The Value of Good Research

It is the final week before the Illinois primary, a time when ads tend to be strong on hyperbole and weak on facts.  This is the time when researchers earn our paychecks, either by fact-checking ads our clients produce or by refuting those of our opponents.

With that in mind, let's consider the research behind Senate candidate David Hoffman's latest ad:

Voiceover: "[Alexi Giannoulias] was chief loan officer when his family's bank gave a million dollars to Blagojevich crony and convicted felon Tony Rezko, then let Rezko bounce a half million in checks."
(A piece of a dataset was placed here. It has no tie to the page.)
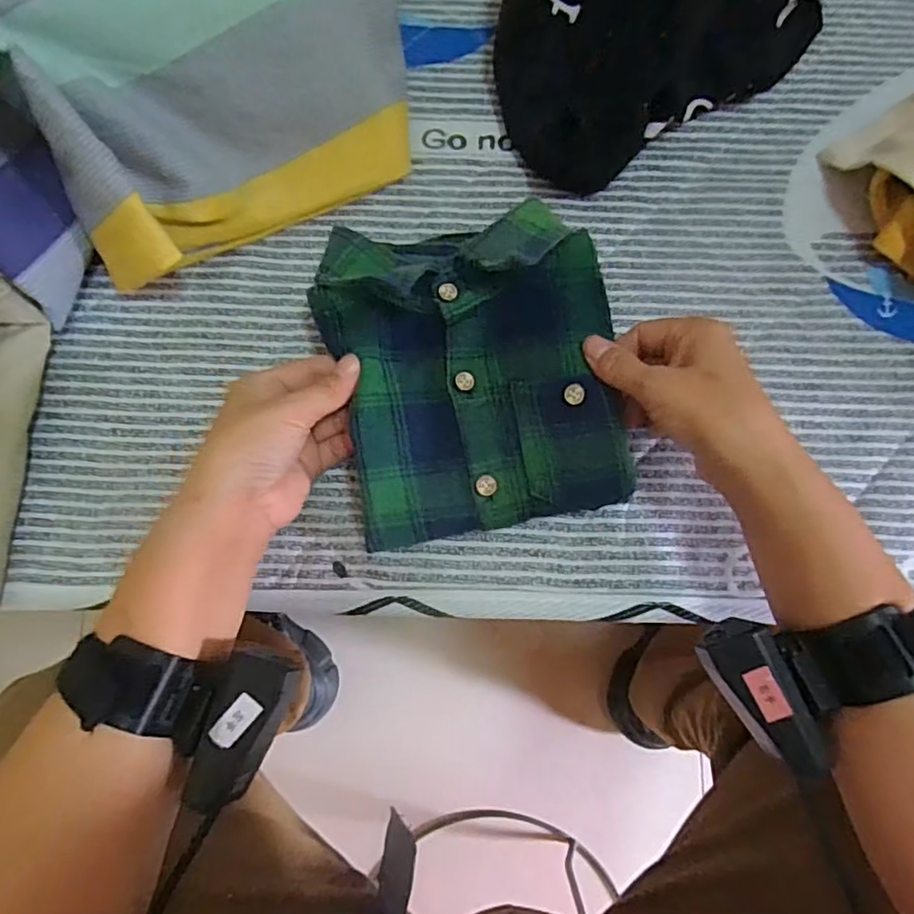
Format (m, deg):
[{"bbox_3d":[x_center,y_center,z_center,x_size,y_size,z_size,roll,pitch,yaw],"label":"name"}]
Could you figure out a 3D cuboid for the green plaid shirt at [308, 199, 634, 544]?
[{"bbox_3d":[0.012,-0.049,0.339,0.155,0.034,0.173,-11,79,-3],"label":"green plaid shirt"}]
Text: "The Giannoulias Record: $1 million in loans to felon Tony Rezko" -Chicago Sun-Times, 10/13/06

"Allowing $500K in bounced checks." -Daily Herald, 5/5/08

There are many problems with the claim about bouncing checks.  First, the citation is wrong: the Daily Herald article referencing the bad checks was published on May 30, 2008, not May 5.  Even worse, the criminal complaint the article discusses was filed on May 16, after the date in the ad's citation.  The citation is undoubtedly a typo referring to a June 5, article; however, this article does not even refer to Broadway Bank. ("Rezko faces an arrest warrant in Las Vegas for writing $450,000 in bad checks for gambling debt on the Strip in 2006." -Daily Herald, 6/5/08)
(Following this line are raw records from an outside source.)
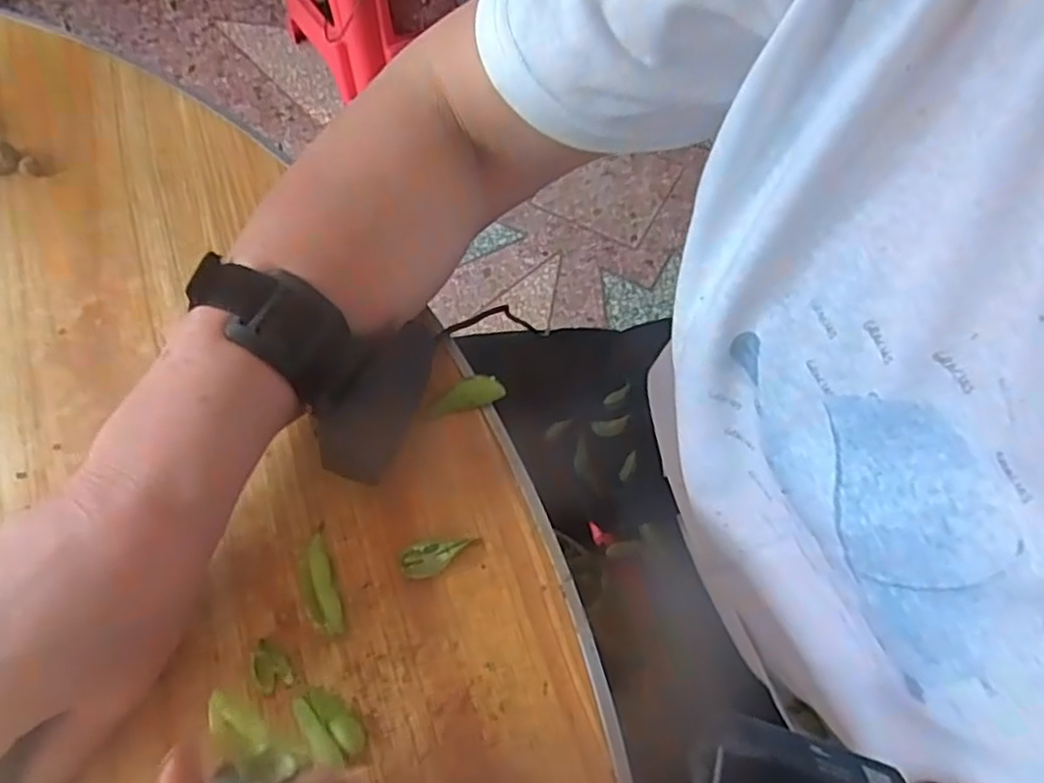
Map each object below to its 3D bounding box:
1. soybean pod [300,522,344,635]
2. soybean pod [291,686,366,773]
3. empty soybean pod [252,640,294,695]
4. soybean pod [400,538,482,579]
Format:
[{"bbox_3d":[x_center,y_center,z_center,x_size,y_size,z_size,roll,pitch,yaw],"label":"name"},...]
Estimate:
[{"bbox_3d":[-0.085,0.079,0.300,0.013,0.011,0.046,-15,64,-7],"label":"soybean pod"},{"bbox_3d":[-0.076,0.130,0.277,0.032,0.007,0.018,37,69,17],"label":"soybean pod"},{"bbox_3d":[-0.102,0.110,0.287,0.013,0.005,0.020,-28,67,-13],"label":"empty soybean pod"},{"bbox_3d":[-0.035,0.071,0.305,0.034,0.008,0.015,-11,64,-5],"label":"soybean pod"}]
If we look at the article that should have been sourced, we see that "According to the May 16 criminal complaint, Rezko bounced $250,000 over five checks at Caesars between March 24 and July 15 of 2006.  He also is accused of bouncing four checks on July 13, 2006, at Bally's totaling 200,000.  All nine checks, according to the complaint, were drawn on Rezko's account at Chicago's Broadway Bank, which is owned by the family of Illinois Treasurer Alexi Giannoulias." (Daily Herald, 5/30/08)
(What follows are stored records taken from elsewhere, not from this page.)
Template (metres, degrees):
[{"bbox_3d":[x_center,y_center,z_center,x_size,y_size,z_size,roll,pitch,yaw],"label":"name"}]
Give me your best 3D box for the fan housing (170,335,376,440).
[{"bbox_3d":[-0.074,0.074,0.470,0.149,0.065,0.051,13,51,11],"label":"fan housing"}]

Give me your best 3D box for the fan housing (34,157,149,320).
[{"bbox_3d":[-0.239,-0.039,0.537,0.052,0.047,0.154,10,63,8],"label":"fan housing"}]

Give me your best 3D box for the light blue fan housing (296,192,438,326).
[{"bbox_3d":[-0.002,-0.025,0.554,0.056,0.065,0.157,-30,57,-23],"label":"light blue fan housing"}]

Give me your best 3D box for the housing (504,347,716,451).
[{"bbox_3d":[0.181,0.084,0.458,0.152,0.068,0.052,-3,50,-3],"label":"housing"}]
This is a sign of lazy research: the ad could have sourced the primary documents instead of the reporter's summary (every researcher has at one point faced the unpleasant discovery that reporters get things wrong).  The criminal complaint could have any number of details: Did Broadway Bank pre-approve the checks before they bounced?  Was the account open at the time?  Was there any correspondence at all between Broadway and the casinos?

These are questions any researcher should ask, and should have resolved before the ad was made.  Instead, the ad states that an article that does not exist made a claim that is intuitively absurd: that Broadway Bank "allowed" bad checks to be written by Tony Rezko.

This blog post was not paid for or authorized by any client of Third Coast Research.